Daskam posed a possibility that in Southern California, since the loans are primarily high-balance loans, it is possible that the banks haven’t been able to afford to foreclose on Jumbo loans because of the reserve requirements required once the bank owns the property.

“As long as the bank doesn’t move that loan to the ‘bad’ column, they aren’t reporting it to government as a bad loan,” Daskam said.
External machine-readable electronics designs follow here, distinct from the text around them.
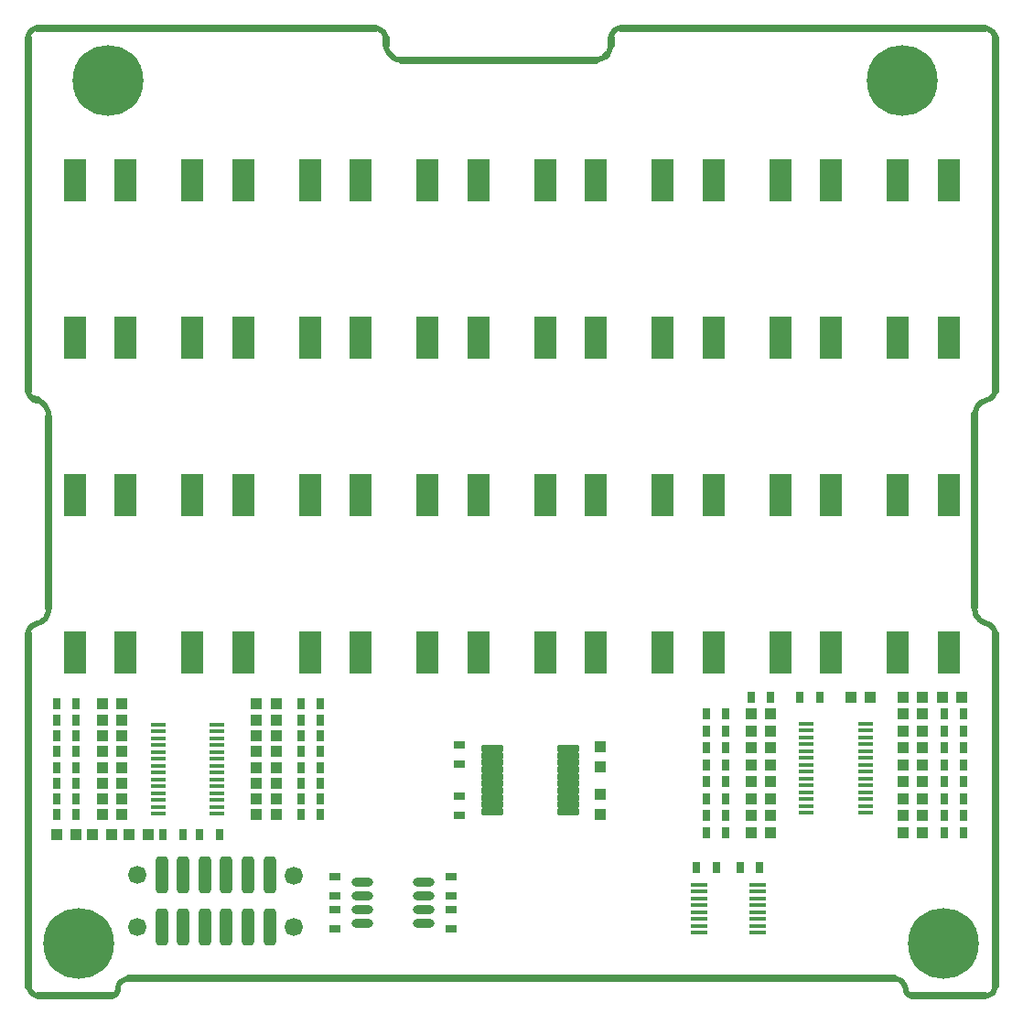
<source format=gbr>
G04*
G04 #@! TF.GenerationSoftware,Altium Limited,Altium Designer,24.1.2 (44)*
G04*
G04 Layer_Color=8388736*
%FSLAX44Y44*%
%MOMM*%
G71*
G04*
G04 #@! TF.SameCoordinates,FF60899B-E9A6-4C8F-AFAD-FD19F3B54CA5*
G04*
G04*
G04 #@! TF.FilePolarity,Negative*
G04*
G01*
G75*
%ADD17C,0.5000*%
%ADD19R,1.4605X0.3556*%
G04:AMPARAMS|DCode=21|XSize=1.505mm|YSize=0.38mm|CornerRadius=0.095mm|HoleSize=0mm|Usage=FLASHONLY|Rotation=0.000|XOffset=0mm|YOffset=0mm|HoleType=Round|Shape=RoundedRectangle|*
%AMROUNDEDRECTD21*
21,1,1.5050,0.1900,0,0,0.0*
21,1,1.3150,0.3800,0,0,0.0*
1,1,0.1900,0.6575,-0.0950*
1,1,0.1900,-0.6575,-0.0950*
1,1,0.1900,-0.6575,0.0950*
1,1,0.1900,0.6575,0.0950*
%
%ADD21ROUNDEDRECTD21*%
%ADD27R,1.1032X1.0032*%
%ADD28R,0.8032X1.1032*%
%ADD29R,1.0032X1.1032*%
%ADD30R,1.1032X0.8032*%
G04:AMPARAMS|DCode=31|XSize=2.1032mm|YSize=0.6032mm|CornerRadius=0.1516mm|HoleSize=0mm|Usage=FLASHONLY|Rotation=0.000|XOffset=0mm|YOffset=0mm|HoleType=Round|Shape=RoundedRectangle|*
%AMROUNDEDRECTD31*
21,1,2.1032,0.3000,0,0,0.0*
21,1,1.8000,0.6032,0,0,0.0*
1,1,0.3032,0.9000,-0.1500*
1,1,0.3032,-0.9000,-0.1500*
1,1,0.3032,-0.9000,0.1500*
1,1,0.3032,0.9000,0.1500*
%
%ADD31ROUNDEDRECTD31*%
%ADD32O,2.0032X0.8032*%
G04:AMPARAMS|DCode=33|XSize=1.2032mm|YSize=3.4032mm|CornerRadius=0.3516mm|HoleSize=0mm|Usage=FLASHONLY|Rotation=0.000|XOffset=0mm|YOffset=0mm|HoleType=Round|Shape=RoundedRectangle|*
%AMROUNDEDRECTD33*
21,1,1.2032,2.7000,0,0,0.0*
21,1,0.5000,3.4032,0,0,0.0*
1,1,0.7032,0.2500,-1.3500*
1,1,0.7032,-0.2500,-1.3500*
1,1,0.7032,-0.2500,1.3500*
1,1,0.7032,0.2500,1.3500*
%
%ADD33ROUNDEDRECTD33*%
%ADD34R,2.0000X3.9000*%
%ADD35C,0.7032*%
%ADD36C,1.6812*%
%ADD37C,6.5532*%
%ADD38C,1.7272*%
D17*
X894800Y5300D02*
X896265Y7209D01*
X897186Y9433D01*
X897500Y11818D01*
X811642Y15166D02*
X811633Y15174D01*
X83952Y4128D02*
X85084Y5821D01*
X85482Y7819D01*
X537931Y872959D02*
X539574Y874961D01*
X540794Y877245D01*
X541546Y879723D01*
X541800Y882300D01*
X14719Y348360D02*
X16734Y349771D01*
X18473Y351511D01*
X19884Y353526D01*
X20924Y355755D01*
X21560Y358131D01*
X21775Y360582D01*
X4900Y5600D02*
X7092Y3918D01*
X9645Y2861D01*
X12384Y2500D01*
X2600Y11153D02*
X3198Y8148D01*
X4900Y5600D01*
X80023Y2500D02*
X82149Y2923D01*
X83952Y4128D01*
X88637Y15437D02*
X86925Y13206D01*
X85849Y10608D01*
X85482Y7819D01*
X95791Y18400D02*
X93172Y18055D01*
X90732Y17045D01*
X88637Y15437D01*
X11436Y897500D02*
X9226Y897209D01*
X7168Y896356D01*
X5400Y895000D01*
X331161Y894484D02*
X329028Y896120D01*
X326544Y897149D01*
X323879Y897500D01*
X333600Y888596D02*
X333316Y890751D01*
X332484Y892759D01*
X331161Y894484D01*
X814500Y8253D02*
X814167Y10783D01*
X813193Y13140D01*
X811642Y15166D01*
X811633Y15174D02*
X809344Y16925D01*
X806680Y18025D01*
X803823Y18400D01*
X816235Y4065D02*
X818079Y2833D01*
X820255Y2400D01*
X814500Y8253D02*
X814951Y5987D01*
X816235Y4065D01*
X887799Y2400D02*
X890361Y2737D01*
X892749Y3726D01*
X894800Y5300D01*
X527536Y868200D02*
X530191Y868461D01*
X532743Y869236D01*
X535095Y870493D01*
X537157Y872185D01*
X337700Y872600D02*
X339492Y871069D01*
X341502Y869837D01*
X343680Y868935D01*
X345973Y868385D01*
X348323Y868200D01*
X333600Y882498D02*
X333869Y879767D01*
X334665Y877141D01*
X335959Y874721D01*
X337700Y872600D01*
X544600Y894800D02*
X543081Y892820D01*
X542126Y890514D01*
X541800Y888040D01*
X551118Y897500D02*
X548732Y897186D01*
X546509Y896265D01*
X544600Y894800D01*
X5400Y895000D02*
X3885Y893027D01*
X2930Y890729D01*
X2600Y888263D01*
Y561842D02*
X3167Y559509D01*
X4279Y557381D01*
X5868Y555583D01*
X7844Y554219D01*
X21700Y537611D02*
X21528Y540202D01*
X20998Y542744D01*
X20123Y545189D01*
X18917Y547489D01*
X17372Y549529D01*
X15468Y551239D01*
X13274Y552556D01*
X10870Y553433D01*
X5741Y344308D02*
X4035Y342084D01*
X2964Y339494D01*
X2600Y336715D01*
X7596Y345622D02*
X5741Y344308D01*
X11389Y346841D02*
X14719Y348360D01*
X885071Y551762D02*
X882761Y549861D01*
X880790Y547612D01*
Y547612D02*
X879691Y545401D01*
X878875Y543071D01*
X878354Y540657D01*
X878300Y539939D01*
X890200Y553700D02*
X887351Y552827D01*
X884680Y551507D01*
X889655Y553558D02*
X892332Y554464D01*
X894617Y556129D01*
X896300Y558400D01*
X897600Y888223D02*
X897298Y890520D01*
X896411Y892662D01*
X895000Y894500D01*
X892879Y896128D01*
X890408Y897151D01*
X887757Y897500D01*
X896252Y558235D02*
X897258Y560315D01*
X897600Y562600D01*
X888102Y347176D02*
X891012Y346242D01*
X897500Y337177D02*
X897167Y339703D01*
X896192Y342058D01*
X894641Y344080D01*
X892961Y345387D01*
X891012Y346242D01*
X878300Y362200D02*
X878317Y359790D01*
X878707Y357412D01*
X879462Y355123D01*
Y355123D02*
X880530Y352932D01*
X882059Y351034D01*
X882720Y350429D02*
X885220Y348486D01*
X888102Y347176D01*
X11389Y346841D02*
X7964Y345774D01*
D19*
X722758Y171625D02*
D03*
Y177975D02*
D03*
Y184325D02*
D03*
Y190675D02*
D03*
Y197025D02*
D03*
Y203375D02*
D03*
Y209725D02*
D03*
Y216075D02*
D03*
Y222425D02*
D03*
Y228775D02*
D03*
Y235125D02*
D03*
Y241475D02*
D03*
Y247825D02*
D03*
Y254175D02*
D03*
X777242D02*
D03*
Y247825D02*
D03*
Y241475D02*
D03*
Y235125D02*
D03*
Y228775D02*
D03*
Y222425D02*
D03*
Y216075D02*
D03*
Y209725D02*
D03*
Y203375D02*
D03*
Y197025D02*
D03*
Y190675D02*
D03*
Y184325D02*
D03*
Y177975D02*
D03*
Y171625D02*
D03*
X122759Y253499D02*
D03*
Y247149D02*
D03*
Y240799D02*
D03*
Y234449D02*
D03*
Y228099D02*
D03*
Y221749D02*
D03*
Y215399D02*
D03*
Y209049D02*
D03*
Y202699D02*
D03*
Y196349D02*
D03*
Y189999D02*
D03*
Y183649D02*
D03*
Y177299D02*
D03*
Y170949D02*
D03*
X177241D02*
D03*
Y177299D02*
D03*
Y183649D02*
D03*
Y189999D02*
D03*
Y196349D02*
D03*
Y202699D02*
D03*
Y209049D02*
D03*
Y215399D02*
D03*
Y221749D02*
D03*
Y228099D02*
D03*
Y234449D02*
D03*
Y240799D02*
D03*
Y247149D02*
D03*
Y253499D02*
D03*
D21*
X623549Y105425D02*
D03*
Y99075D02*
D03*
Y92725D02*
D03*
Y86375D02*
D03*
Y80025D02*
D03*
Y73675D02*
D03*
Y67325D02*
D03*
Y60975D02*
D03*
X677651D02*
D03*
Y67325D02*
D03*
Y73675D02*
D03*
Y80025D02*
D03*
Y86375D02*
D03*
Y92725D02*
D03*
Y99075D02*
D03*
Y105425D02*
D03*
D27*
X866488Y278900D02*
D03*
X848488D02*
D03*
X671500Y153500D02*
D03*
X689500D02*
D03*
X671500Y184786D02*
D03*
X689500D02*
D03*
X671500Y231714D02*
D03*
X689500D02*
D03*
X671500Y216071D02*
D03*
X689500D02*
D03*
X671500Y169143D02*
D03*
X689500D02*
D03*
X671500Y200428D02*
D03*
X689500D02*
D03*
X671500Y247357D02*
D03*
X689500D02*
D03*
X671500Y263000D02*
D03*
X689500D02*
D03*
X830000Y200429D02*
D03*
X812000D02*
D03*
X830000Y184786D02*
D03*
X812000D02*
D03*
X830000Y169143D02*
D03*
X812000D02*
D03*
X830000Y153500D02*
D03*
X812000D02*
D03*
X830000Y216071D02*
D03*
X812000D02*
D03*
X830000Y231714D02*
D03*
X812000D02*
D03*
X830000Y247357D02*
D03*
X812000D02*
D03*
X830000Y263000D02*
D03*
X812000D02*
D03*
X71200Y184465D02*
D03*
X89200D02*
D03*
X71200Y169792D02*
D03*
X89200D02*
D03*
X71200Y213810D02*
D03*
X89200D02*
D03*
X71200Y199137D02*
D03*
X89200D02*
D03*
X71200Y243155D02*
D03*
X89200D02*
D03*
X71200Y228482D02*
D03*
X89200D02*
D03*
X71200Y272500D02*
D03*
X89200D02*
D03*
X71200Y257827D02*
D03*
X89200D02*
D03*
X231800Y184465D02*
D03*
X213800D02*
D03*
X231800Y199137D02*
D03*
X213800D02*
D03*
X231800Y213810D02*
D03*
X213800D02*
D03*
X231800Y228482D02*
D03*
X213800D02*
D03*
X231800Y243155D02*
D03*
X213800D02*
D03*
Y169792D02*
D03*
X231800D02*
D03*
Y257827D02*
D03*
X213800D02*
D03*
X231800Y272500D02*
D03*
X213800D02*
D03*
X95793Y151592D02*
D03*
X113793D02*
D03*
X781900Y278900D02*
D03*
X763900D02*
D03*
X830000D02*
D03*
X812000D02*
D03*
X28599Y151592D02*
D03*
X46599D02*
D03*
X62196D02*
D03*
X80196D02*
D03*
D28*
X716932Y278899D02*
D03*
X735091Y278900D02*
D03*
X661437Y121399D02*
D03*
X679596Y121400D02*
D03*
X621225Y121399D02*
D03*
X639384Y121400D02*
D03*
X648168Y153493D02*
D03*
X630009Y153492D02*
D03*
X648168Y169137D02*
D03*
X630009Y169136D02*
D03*
X648168Y184781D02*
D03*
X630009Y184780D02*
D03*
X648168Y200425D02*
D03*
X630009Y200424D02*
D03*
X648168Y216069D02*
D03*
X630009Y216068D02*
D03*
X648168Y231713D02*
D03*
X630009Y231712D02*
D03*
X648168Y263001D02*
D03*
X630009Y263000D02*
D03*
X648168Y247357D02*
D03*
X630009Y247356D02*
D03*
X850132Y200432D02*
D03*
X868291Y200433D02*
D03*
X850132Y184790D02*
D03*
X868291Y184791D02*
D03*
X850132Y153507D02*
D03*
X868291Y153508D02*
D03*
X850132Y169149D02*
D03*
X868291Y169150D02*
D03*
X850132Y216073D02*
D03*
X868291Y216075D02*
D03*
X850132Y231715D02*
D03*
X868291Y231716D02*
D03*
X850132Y262999D02*
D03*
X868291Y263000D02*
D03*
X850132Y247357D02*
D03*
X868291Y247358D02*
D03*
X46868Y184467D02*
D03*
X28709Y184466D02*
D03*
X46868Y169793D02*
D03*
X28709Y169792D02*
D03*
X46868Y213814D02*
D03*
X28709Y213813D02*
D03*
X46868Y199141D02*
D03*
X28709Y199139D02*
D03*
X46868Y243162D02*
D03*
X28709Y243160D02*
D03*
X46868Y228488D02*
D03*
X28709Y228487D02*
D03*
X46868Y272509D02*
D03*
X28709Y272508D02*
D03*
X46868Y257835D02*
D03*
X28709Y257834D02*
D03*
X255000Y169791D02*
D03*
X273159Y169792D02*
D03*
X255000Y184463D02*
D03*
X273159Y184465D02*
D03*
X255000Y199136D02*
D03*
X273159Y199137D02*
D03*
X255000Y213808D02*
D03*
X273159Y213810D02*
D03*
X255000Y228481D02*
D03*
X273159Y228482D02*
D03*
X255000Y243154D02*
D03*
X273159Y243155D02*
D03*
X255000Y257826D02*
D03*
X273159Y257827D02*
D03*
X255000Y272499D02*
D03*
X273159Y272500D02*
D03*
X127587Y151600D02*
D03*
X145746Y151601D02*
D03*
X689390Y278900D02*
D03*
X671231Y278899D02*
D03*
X161184Y151600D02*
D03*
X179343Y151601D02*
D03*
D29*
X532200Y170600D02*
D03*
Y188600D02*
D03*
X532100Y214652D02*
D03*
Y232652D02*
D03*
D30*
X401700Y169345D02*
D03*
X401699Y187504D02*
D03*
X401700Y216675D02*
D03*
X401699Y234834D02*
D03*
X394000Y94509D02*
D03*
X393999Y112668D02*
D03*
X394000Y82559D02*
D03*
X394001Y64400D02*
D03*
X286200Y94509D02*
D03*
X286199Y112668D02*
D03*
X286200Y82559D02*
D03*
X286201Y64400D02*
D03*
D31*
X502350Y231150D02*
D03*
Y224650D02*
D03*
Y218150D02*
D03*
Y211650D02*
D03*
Y205150D02*
D03*
Y198650D02*
D03*
Y192150D02*
D03*
Y185650D02*
D03*
Y179150D02*
D03*
Y172650D02*
D03*
X432250D02*
D03*
Y179150D02*
D03*
Y185650D02*
D03*
Y192150D02*
D03*
Y198650D02*
D03*
Y205150D02*
D03*
Y211650D02*
D03*
Y218150D02*
D03*
Y224650D02*
D03*
Y231150D02*
D03*
D32*
X311950Y107425D02*
D03*
Y94725D02*
D03*
Y82025D02*
D03*
Y69325D02*
D03*
X368450Y107425D02*
D03*
Y94725D02*
D03*
Y82025D02*
D03*
Y69325D02*
D03*
D33*
X166000Y114000D02*
D03*
X146000D02*
D03*
X126000D02*
D03*
X186000D02*
D03*
X206000D02*
D03*
X226000D02*
D03*
Y66000D02*
D03*
X206000D02*
D03*
X126000D02*
D03*
X146000D02*
D03*
X166000D02*
D03*
X186000D02*
D03*
D34*
X854329Y756676D02*
D03*
X807329D02*
D03*
X372129Y320276D02*
D03*
X419129D02*
D03*
X698529D02*
D03*
X745529D02*
D03*
X589729D02*
D03*
X636729D02*
D03*
X372100Y465743D02*
D03*
X419100D02*
D03*
X589700D02*
D03*
X636700D02*
D03*
X480929Y320276D02*
D03*
X527929D02*
D03*
X698500Y465743D02*
D03*
X745500D02*
D03*
X480900D02*
D03*
X527900D02*
D03*
X263300D02*
D03*
X310300D02*
D03*
X263329Y320276D02*
D03*
X310329D02*
D03*
X45729Y756676D02*
D03*
X92729D02*
D03*
X154500D02*
D03*
X201500D02*
D03*
X263300Y611210D02*
D03*
X310300D02*
D03*
X154500D02*
D03*
X201500D02*
D03*
X45729D02*
D03*
X92729D02*
D03*
X263300Y756676D02*
D03*
X310300D02*
D03*
X154529Y320276D02*
D03*
X201529D02*
D03*
X45729D02*
D03*
X92729D02*
D03*
X154500Y465743D02*
D03*
X201500D02*
D03*
X45729D02*
D03*
X92729D02*
D03*
X807329Y320276D02*
D03*
X854329D02*
D03*
X807329Y465743D02*
D03*
X854329D02*
D03*
X589700Y611210D02*
D03*
X636700D02*
D03*
X698500D02*
D03*
X745500D02*
D03*
X807329D02*
D03*
X854329D02*
D03*
X480900D02*
D03*
X527900D02*
D03*
X372100D02*
D03*
X419100D02*
D03*
X480900Y756676D02*
D03*
X527900D02*
D03*
X698500D02*
D03*
X745500D02*
D03*
X589700D02*
D03*
X636700D02*
D03*
X372100D02*
D03*
X419100D02*
D03*
D35*
X537157Y872185D02*
X537931Y872959D01*
X12384Y2500D02*
X80023D01*
X95791Y18400D02*
X803823D01*
X11436Y897500D02*
X323879D01*
X820255Y2400D02*
X887799D01*
X348323Y868200D02*
X527536D01*
X333600Y882498D02*
Y888596D01*
X541800Y882300D02*
Y888040D01*
X551118Y897500D02*
X887757D01*
X21700Y362270D02*
X21751Y361407D01*
X2600Y561842D02*
Y888263D01*
X10846Y553440D02*
X10870Y553433D01*
X21700Y537611D02*
X21700Y362270D01*
X7844Y554219D02*
X10846Y553440D01*
X2600Y336715D02*
X2600Y11153D01*
X878300Y539939D02*
X878300Y539923D01*
X897600Y562600D02*
X897600Y888223D01*
X897500Y11818D02*
Y337177D01*
X878300Y362200D02*
Y539923D01*
D36*
X103500Y114000D02*
D03*
Y66200D02*
D03*
X248500Y113800D02*
D03*
Y66200D02*
D03*
D37*
X849200Y50800D02*
D03*
X49100D02*
D03*
X811100Y849200D02*
D03*
X76200D02*
D03*
D38*
X849200Y27940D02*
D03*
X872060Y50800D02*
D03*
X849200Y73660D02*
D03*
X826340Y50800D02*
D03*
X833036Y34636D02*
D03*
X865365D02*
D03*
Y66965D02*
D03*
X833036D02*
D03*
X49100Y27940D02*
D03*
X71960Y50800D02*
D03*
X49100Y73660D02*
D03*
X26240Y50800D02*
D03*
X32936Y34636D02*
D03*
X65265D02*
D03*
Y66965D02*
D03*
X32936D02*
D03*
X811100Y826340D02*
D03*
X833960Y849200D02*
D03*
X811100Y872060D02*
D03*
X788240Y849200D02*
D03*
X794936Y833036D02*
D03*
X827264D02*
D03*
Y865365D02*
D03*
X794936D02*
D03*
X76200Y826340D02*
D03*
X99060Y849200D02*
D03*
X76200Y872060D02*
D03*
X53340Y849200D02*
D03*
X60036Y833036D02*
D03*
X92365D02*
D03*
Y865365D02*
D03*
X60036D02*
D03*
M02*

</source>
“Now that banks are beginning to show their billion-dollar profits, we will likely start to see more of the high-balance loans being foreclosed on. Again, a theory, but one worth considering,” he continued. “In 10 years, we will probably look back at this market and determine that banks purposely slowed their foreclosures for many different reasons, but that it benefited them because prices didn’t go as low as they could have and in the end the banks benefited by slowing foreclosing.”
  
The RealtyTrac report shows that behind Nevada and Arizona, California had the third highest foreclosure rate in the nation. First quarter foreclosure activity in California fell 4 percent from the previous quarter and was down 22 percent from the first quarter of 2010, but the state continued to be among the nation’s worst with one in every 80 housing units with a foreclosure filing during the quarter. With 168,543 properties with a foreclosure filing, California accounted for nearly 25 percent of U.S. foreclosure activity in the first quarter.
 
One in every 98 Utah housing units had a foreclosure filing in the first quarter, making that state No. 4 ahead of Idaho’s fifth highest state foreclosure rate (one in every 106 housing units). Other states with foreclosure rates ranking among the top 10 in the first quarter were Georgia, Michigan, Florida, Colorado and Illinois.